▸ **EXERCISE REQUIREMENTS**: Write out, line for line, all the text that follows each picture in the entries below, and leave the pictures themselves out.

▸ **DATA SUPPLIED**:

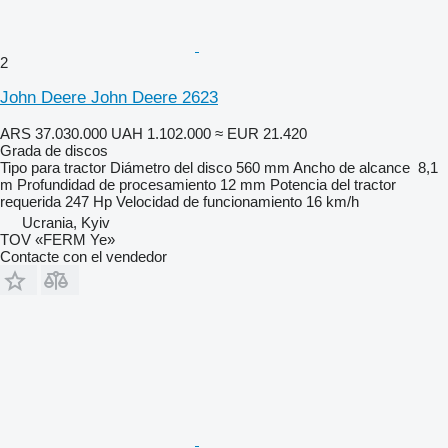
2
John Deere John Deere 2623
ARS 37.030.000
UAH 1.102.000
≈ EUR 21.420
Grada de discos
Tipo
para tractor
Diámetro del disco
560 mm
Ancho de alcance
8,1
m
Profundidad de procesamiento
12 mm
Potencia del tractor
requerida
247 Hp
Velocidad de funcionamiento
16 km/h
Ucrania, Kyiv
TOV «FERM Ye»
Contacte con el vendedor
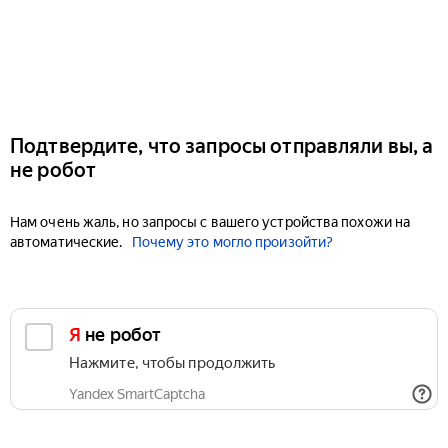
Подтвердите, что запросы отправляли вы, а
не робот
Нам очень жаль, но запросы с вашего устройства похожи на
автоматические.
Почему это могло произойти?
Я не робот
Нажмите, чтобы продолжить
Yandex SmartCaptcha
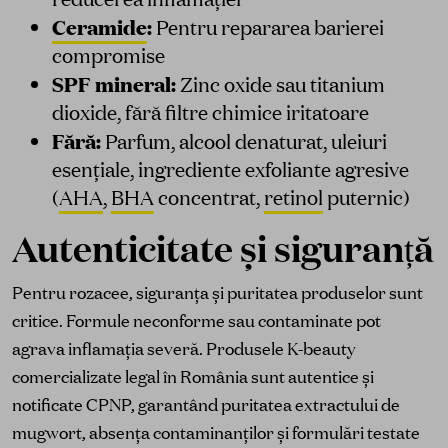
Ceramide
:
Pentru repararea barierei
compromise
SPF mineral:
Zinc oxide sau titanium
dioxide, fără filtre chimice iritatoare
Fără:
Parfum, alcool denaturat, uleiuri
esențiale, ingrediente exfoliante agresive
(
AHA
,
BHA
concentrat,
retinol
puternic)
Autenticitate și siguranță
Pentru rozacee, siguranța și puritatea produselor sunt
critice. Formule neconforme sau contaminate pot
agrava inflamația severă. Produsele K-beauty
comercializate legal în România sunt autentice și
notificate CPNP, garantând puritatea extractului de
mugwort, absența contaminanților și formulări testate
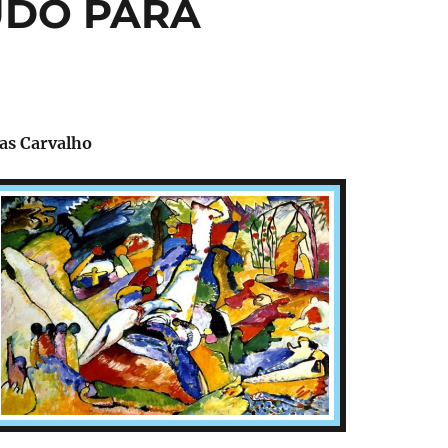
TUDO PARA
ias Carvalho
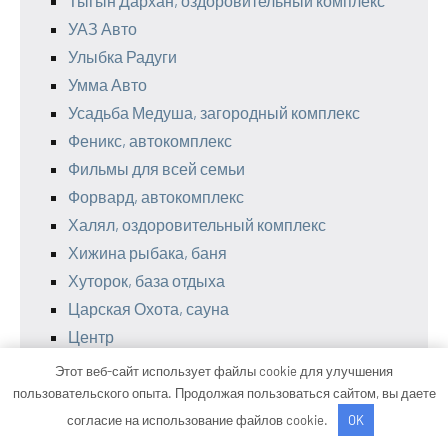
Тыгын Дархан, оздоровительный комплекс
УАЗ Авто
Улыбка Радуги
Умма Авто
Усадьба Медуша, загородный комплекс
Феникс, автокомплекс
Фильмы для всей семьи
Форвард, автокомплекс
Халял, оздоровительный комплекс
Хижина рыбака, баня
Хуторок, база отдыха
Царская Охота, сауна
Центр
Центр, автомоечный комплекс
Этот веб-сайт использует файлы cookie для улучшения
ЧSgarage
пользовательского опыта. Продолжая пользоваться сайтом, вы даете
Черемушки, автокомплекс
согласие на использование файлов cookie.
OK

▸ **SOLUTION TO THIS EXERCISE**:
2
John Deere John Deere 2623
ARS 37.030.000
UAH 1.102.000
≈ EUR 21.420
Grada de discos
Tipo
para tractor
Diámetro del disco
560 mm
Ancho de alcance
8,1
m
Profundidad de procesamiento
12 mm
Potencia del tractor
requerida
247 Hp
Velocidad de funcionamiento
16 km/h
Ucrania, Kyiv
TOV «FERM Ye»
Contacte con el vendedor
Подтвердите, что запросы отправляли вы, а
не робот
Нам очень жаль, но запросы с вашего устройства похожи на
автоматические.
Почему это могло произойти?
Я не робот
Нажмите, чтобы продолжить
Yandex SmartCaptcha
Ceramide
:
Pentru repararea barierei
compromise
SPF mineral:
Zinc oxide sau titanium
dioxide, fără filtre chimice iritatoare
Fără:
Parfum, alcool denaturat, uleiuri
esențiale, ingrediente exfoliante agresive
(
AHA
,
BHA
concentrat,
retinol
puternic)
Autenticitate și siguranță
Pentru rozacee, siguranța și puritatea produselor sunt
critice. Formule neconforme sau contaminate pot
agrava inflamația severă. Produsele K-beauty
comercializate legal în România sunt autentice și
notificate CPNP, garantând puritatea extractului de
mugwort, absența contaminanților și formulări testate
TUDO PARA
ias Carvalho
Тыгын Дархан, оздоровительный комплекс
УАЗ Авто
Улыбка Радуги
Умма Авто
Усадьба Медуша, загородный комплекс
Феникс, автокомплекс
Фильмы для всей семьи
Форвард, автокомплекс
Халял, оздоровительный комплекс
Хижина рыбака, баня
Хуторок, база отдыха
Царская Охота, сауна
Центр
Центр, автомоечный комплекс
Этот веб-сайт использует файлы cookie для улучшения
ЧSgarage
пользовательского опыта. Продолжая пользоваться сайтом, вы даете
Черемушки, автокомплекс
согласие на использование файлов cookie.
OK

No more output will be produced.